TO DO: Look through the lines below and extract each one that contains "president".

── SUPPLIED RECORDS ──

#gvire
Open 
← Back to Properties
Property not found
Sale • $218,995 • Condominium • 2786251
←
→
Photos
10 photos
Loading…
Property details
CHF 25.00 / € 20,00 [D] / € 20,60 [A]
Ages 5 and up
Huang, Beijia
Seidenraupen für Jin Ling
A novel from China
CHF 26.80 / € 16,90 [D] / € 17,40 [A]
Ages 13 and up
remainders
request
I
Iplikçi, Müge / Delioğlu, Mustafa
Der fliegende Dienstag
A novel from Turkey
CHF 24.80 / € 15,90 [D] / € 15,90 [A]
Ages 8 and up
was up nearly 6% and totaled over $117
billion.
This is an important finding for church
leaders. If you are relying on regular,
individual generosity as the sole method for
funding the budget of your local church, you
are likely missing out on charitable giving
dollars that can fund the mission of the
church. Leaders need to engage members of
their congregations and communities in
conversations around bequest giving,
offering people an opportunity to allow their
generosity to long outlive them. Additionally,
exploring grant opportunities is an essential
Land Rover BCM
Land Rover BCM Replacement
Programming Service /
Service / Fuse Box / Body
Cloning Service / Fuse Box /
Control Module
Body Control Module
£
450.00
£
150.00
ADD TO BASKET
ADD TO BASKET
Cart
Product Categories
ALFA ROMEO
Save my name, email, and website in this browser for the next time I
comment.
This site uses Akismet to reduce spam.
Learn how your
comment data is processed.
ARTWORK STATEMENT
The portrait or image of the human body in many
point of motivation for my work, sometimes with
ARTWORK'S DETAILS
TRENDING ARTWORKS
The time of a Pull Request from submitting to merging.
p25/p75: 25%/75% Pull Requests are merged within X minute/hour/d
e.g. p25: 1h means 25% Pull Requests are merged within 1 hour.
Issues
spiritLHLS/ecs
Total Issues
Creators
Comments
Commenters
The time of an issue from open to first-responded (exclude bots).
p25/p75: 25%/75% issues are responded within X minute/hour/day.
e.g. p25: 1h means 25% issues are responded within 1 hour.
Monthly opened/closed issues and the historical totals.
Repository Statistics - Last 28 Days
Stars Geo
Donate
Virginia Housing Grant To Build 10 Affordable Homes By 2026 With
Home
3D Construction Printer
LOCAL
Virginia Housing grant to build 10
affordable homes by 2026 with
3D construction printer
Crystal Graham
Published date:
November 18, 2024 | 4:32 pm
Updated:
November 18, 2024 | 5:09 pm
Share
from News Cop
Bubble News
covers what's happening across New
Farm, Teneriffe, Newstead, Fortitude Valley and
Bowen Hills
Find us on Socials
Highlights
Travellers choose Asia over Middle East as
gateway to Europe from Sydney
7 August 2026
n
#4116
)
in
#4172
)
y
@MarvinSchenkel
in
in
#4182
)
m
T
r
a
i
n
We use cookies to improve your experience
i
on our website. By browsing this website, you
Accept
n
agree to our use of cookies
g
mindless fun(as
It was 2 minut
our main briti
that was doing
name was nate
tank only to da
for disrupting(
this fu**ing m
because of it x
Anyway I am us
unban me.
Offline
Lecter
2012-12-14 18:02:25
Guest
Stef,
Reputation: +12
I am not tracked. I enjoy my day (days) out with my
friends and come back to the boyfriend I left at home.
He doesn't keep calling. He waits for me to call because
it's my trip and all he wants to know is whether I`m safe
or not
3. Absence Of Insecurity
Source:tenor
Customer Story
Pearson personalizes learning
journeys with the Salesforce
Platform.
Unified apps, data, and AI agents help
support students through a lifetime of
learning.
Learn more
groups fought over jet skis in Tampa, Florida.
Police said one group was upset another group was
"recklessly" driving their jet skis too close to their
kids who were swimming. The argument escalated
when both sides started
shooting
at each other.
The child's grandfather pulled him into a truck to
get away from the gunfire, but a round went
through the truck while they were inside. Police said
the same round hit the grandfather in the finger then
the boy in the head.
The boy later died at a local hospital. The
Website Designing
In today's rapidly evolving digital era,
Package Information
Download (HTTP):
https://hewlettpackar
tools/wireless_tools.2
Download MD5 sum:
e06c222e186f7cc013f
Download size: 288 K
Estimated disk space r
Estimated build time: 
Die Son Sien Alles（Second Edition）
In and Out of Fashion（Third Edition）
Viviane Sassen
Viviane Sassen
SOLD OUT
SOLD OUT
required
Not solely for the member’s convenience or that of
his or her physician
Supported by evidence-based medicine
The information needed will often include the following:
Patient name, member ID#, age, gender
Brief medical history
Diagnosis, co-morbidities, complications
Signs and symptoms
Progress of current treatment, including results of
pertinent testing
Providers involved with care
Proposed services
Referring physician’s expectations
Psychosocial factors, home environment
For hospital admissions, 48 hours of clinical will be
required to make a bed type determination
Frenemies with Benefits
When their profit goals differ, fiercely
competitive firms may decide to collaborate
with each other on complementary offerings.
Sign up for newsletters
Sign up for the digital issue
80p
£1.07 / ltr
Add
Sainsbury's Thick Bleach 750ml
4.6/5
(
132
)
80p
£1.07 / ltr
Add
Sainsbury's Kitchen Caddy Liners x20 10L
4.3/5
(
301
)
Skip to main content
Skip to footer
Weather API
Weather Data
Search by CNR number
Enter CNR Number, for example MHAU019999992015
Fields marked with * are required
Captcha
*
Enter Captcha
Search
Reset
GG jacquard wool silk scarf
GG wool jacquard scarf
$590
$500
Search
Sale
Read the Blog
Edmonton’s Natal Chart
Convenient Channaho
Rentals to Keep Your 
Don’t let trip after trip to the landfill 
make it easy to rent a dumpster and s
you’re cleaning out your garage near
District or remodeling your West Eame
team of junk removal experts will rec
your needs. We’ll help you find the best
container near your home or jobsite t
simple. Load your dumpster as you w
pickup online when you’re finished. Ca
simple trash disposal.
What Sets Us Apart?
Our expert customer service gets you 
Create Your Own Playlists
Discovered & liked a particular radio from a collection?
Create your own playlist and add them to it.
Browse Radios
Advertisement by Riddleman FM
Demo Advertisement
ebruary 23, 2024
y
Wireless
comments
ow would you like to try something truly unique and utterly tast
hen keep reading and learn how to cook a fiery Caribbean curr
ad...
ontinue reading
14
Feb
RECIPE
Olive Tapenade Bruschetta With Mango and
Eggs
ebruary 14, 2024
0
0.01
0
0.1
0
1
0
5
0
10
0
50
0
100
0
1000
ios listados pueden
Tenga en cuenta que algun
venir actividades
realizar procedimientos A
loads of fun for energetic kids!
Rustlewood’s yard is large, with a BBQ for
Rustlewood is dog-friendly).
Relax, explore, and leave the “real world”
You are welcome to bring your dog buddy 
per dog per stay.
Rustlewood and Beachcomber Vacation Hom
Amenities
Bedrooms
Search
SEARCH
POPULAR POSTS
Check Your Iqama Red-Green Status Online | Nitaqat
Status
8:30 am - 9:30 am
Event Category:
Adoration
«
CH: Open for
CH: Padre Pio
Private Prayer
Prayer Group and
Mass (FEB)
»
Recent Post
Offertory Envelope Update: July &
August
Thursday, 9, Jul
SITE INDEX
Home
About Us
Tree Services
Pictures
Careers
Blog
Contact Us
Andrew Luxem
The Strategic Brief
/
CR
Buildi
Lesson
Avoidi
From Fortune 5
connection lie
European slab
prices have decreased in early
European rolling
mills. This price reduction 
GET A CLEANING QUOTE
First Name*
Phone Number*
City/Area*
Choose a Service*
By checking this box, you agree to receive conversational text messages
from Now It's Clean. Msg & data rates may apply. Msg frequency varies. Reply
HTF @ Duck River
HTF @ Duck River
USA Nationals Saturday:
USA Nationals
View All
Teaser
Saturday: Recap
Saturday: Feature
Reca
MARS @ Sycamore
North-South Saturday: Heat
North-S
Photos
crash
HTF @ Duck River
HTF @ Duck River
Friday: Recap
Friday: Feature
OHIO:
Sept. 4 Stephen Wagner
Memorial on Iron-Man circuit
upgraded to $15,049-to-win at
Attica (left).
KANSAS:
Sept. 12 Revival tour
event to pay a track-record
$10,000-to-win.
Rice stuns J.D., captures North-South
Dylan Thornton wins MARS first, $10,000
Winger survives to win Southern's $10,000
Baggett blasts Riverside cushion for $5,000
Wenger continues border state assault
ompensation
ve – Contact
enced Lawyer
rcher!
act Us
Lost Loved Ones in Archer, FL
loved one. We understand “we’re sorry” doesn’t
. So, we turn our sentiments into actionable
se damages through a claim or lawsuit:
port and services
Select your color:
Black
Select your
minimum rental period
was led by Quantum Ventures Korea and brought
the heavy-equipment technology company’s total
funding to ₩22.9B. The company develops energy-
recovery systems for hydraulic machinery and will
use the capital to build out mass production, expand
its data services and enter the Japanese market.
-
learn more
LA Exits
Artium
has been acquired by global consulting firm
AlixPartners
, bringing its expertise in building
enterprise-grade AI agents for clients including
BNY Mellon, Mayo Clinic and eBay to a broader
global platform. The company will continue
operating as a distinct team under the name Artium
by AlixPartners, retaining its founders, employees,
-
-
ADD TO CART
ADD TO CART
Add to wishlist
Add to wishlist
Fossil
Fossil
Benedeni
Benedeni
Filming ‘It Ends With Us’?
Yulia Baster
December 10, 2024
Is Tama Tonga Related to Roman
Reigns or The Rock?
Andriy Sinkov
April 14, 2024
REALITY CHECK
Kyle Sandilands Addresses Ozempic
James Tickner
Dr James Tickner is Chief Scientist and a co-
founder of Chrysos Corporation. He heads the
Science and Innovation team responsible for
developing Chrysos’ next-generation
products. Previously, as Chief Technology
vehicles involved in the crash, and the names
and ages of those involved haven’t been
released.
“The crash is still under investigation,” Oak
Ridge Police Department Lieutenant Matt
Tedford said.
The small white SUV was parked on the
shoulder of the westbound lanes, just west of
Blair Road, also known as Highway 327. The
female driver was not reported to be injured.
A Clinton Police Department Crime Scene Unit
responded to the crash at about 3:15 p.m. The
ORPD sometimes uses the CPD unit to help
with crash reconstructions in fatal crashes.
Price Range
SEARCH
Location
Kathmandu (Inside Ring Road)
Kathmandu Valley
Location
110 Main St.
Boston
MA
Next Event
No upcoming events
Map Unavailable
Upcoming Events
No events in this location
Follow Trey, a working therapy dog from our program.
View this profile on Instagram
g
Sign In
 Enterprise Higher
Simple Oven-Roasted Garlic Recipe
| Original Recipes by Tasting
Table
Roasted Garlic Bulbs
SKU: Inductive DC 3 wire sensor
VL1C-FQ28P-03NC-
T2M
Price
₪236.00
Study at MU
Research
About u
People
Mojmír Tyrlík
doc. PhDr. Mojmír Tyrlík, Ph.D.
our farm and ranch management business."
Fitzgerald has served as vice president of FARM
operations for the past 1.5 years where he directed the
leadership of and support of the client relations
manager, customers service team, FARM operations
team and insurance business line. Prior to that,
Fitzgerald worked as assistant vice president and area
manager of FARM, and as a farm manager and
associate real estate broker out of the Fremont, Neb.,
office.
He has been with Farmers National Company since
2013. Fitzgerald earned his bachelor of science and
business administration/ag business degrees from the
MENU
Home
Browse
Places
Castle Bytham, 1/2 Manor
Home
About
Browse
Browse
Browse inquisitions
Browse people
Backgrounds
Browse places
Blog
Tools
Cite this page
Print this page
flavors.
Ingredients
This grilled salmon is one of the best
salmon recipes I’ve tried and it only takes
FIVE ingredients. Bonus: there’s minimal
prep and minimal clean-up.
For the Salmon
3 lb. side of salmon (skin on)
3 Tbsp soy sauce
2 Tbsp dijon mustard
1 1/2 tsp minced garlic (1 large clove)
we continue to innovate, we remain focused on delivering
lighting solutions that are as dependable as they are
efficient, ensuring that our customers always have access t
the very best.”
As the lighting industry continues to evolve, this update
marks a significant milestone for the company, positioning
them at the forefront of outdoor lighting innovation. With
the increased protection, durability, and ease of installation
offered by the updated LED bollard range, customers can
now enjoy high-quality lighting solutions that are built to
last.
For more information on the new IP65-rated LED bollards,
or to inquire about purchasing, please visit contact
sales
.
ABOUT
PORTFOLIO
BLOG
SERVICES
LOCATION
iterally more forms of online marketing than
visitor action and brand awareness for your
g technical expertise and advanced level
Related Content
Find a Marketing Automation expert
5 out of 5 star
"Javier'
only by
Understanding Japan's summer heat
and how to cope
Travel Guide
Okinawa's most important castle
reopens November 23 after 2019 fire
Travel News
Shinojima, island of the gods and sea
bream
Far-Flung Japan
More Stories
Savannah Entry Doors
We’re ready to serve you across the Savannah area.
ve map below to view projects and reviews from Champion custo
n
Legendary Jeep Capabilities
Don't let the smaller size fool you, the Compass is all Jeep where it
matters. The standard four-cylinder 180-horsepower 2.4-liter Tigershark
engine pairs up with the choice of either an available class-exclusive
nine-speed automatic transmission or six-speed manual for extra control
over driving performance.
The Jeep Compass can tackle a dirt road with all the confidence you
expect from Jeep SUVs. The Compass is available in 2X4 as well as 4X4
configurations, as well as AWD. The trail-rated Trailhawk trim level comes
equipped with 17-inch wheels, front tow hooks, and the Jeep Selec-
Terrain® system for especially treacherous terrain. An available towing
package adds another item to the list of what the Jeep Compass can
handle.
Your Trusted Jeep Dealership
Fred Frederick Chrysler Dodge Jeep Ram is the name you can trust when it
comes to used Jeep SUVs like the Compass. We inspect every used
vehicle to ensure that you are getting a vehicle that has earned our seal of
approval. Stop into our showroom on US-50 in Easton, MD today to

───

SOLUTION TO THIS EXERCISE:
Fitzgerald has served as vice president of FARM
Fitzgerald worked as assistant vice president and area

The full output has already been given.